Grammar and Data Management | 2018

One of the largest challenges for analysts that are developing data management plans are ones that involve organizing and making sense out of data that allows for free form text. Any time users are able to enter information into systems with free form text they inherit mistakes that are natural to human input. Typos, spelling mistakes, and grammatical errors can be found throughout open ended data.

These challenges can make it difficult to organize and account for all variations of data provided by users. A simple typo can change someone talking about a “Tree” to being entered into the data entry fields as “Three”. This typo of situation can only be minimized by developing systems that have a grammar check, spell check, and format check built into the data entry fields. With these elements in place users will be able to review and check their work before submitting to larger databases of information.

The first thing a data management analyst should investigate when starting a project that includes data with open ended input is to see what checks and safety mechanisms are in place to account for possible errors. If there are not sufficient checks in place than it is the responsibility of a data manager to coordinate with project and system developer leads to push for the implementation of these checks.

If adding these checks are not possible an analyst should prepare a risk document that walks stake holders through the possible errors and impact the lack of these checks may have on their overall system.
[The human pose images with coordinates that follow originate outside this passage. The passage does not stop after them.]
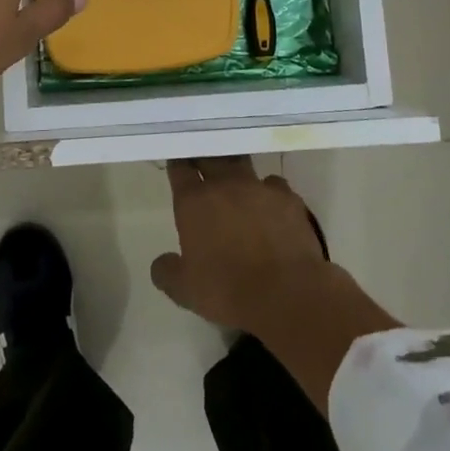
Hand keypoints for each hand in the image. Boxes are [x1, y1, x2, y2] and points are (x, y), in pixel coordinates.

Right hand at [149, 156, 328, 332]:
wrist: (286, 295)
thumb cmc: (228, 291)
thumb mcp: (185, 291)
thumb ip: (167, 272)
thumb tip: (161, 263)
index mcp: (194, 201)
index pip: (180, 168)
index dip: (178, 163)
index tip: (177, 162)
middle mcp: (225, 184)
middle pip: (210, 156)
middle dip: (203, 156)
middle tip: (202, 161)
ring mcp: (259, 187)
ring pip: (242, 163)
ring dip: (235, 168)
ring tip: (235, 178)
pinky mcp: (288, 197)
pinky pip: (274, 184)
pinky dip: (268, 191)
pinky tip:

This maybe a difficult document to complete but should include the fields where data may have possible errors, examples of what these errors may be, and possible solutions to identify these errors when including the data in a higher enterprise data management plan.

Data Management plans should clearly identify all systems that have risks of including data with grammar, spelling, and typing mistakes. If this is not included in the overall data management plan than long term and costly errors can be made by systems and decision makers.

How does your organization account for these type of data management trials?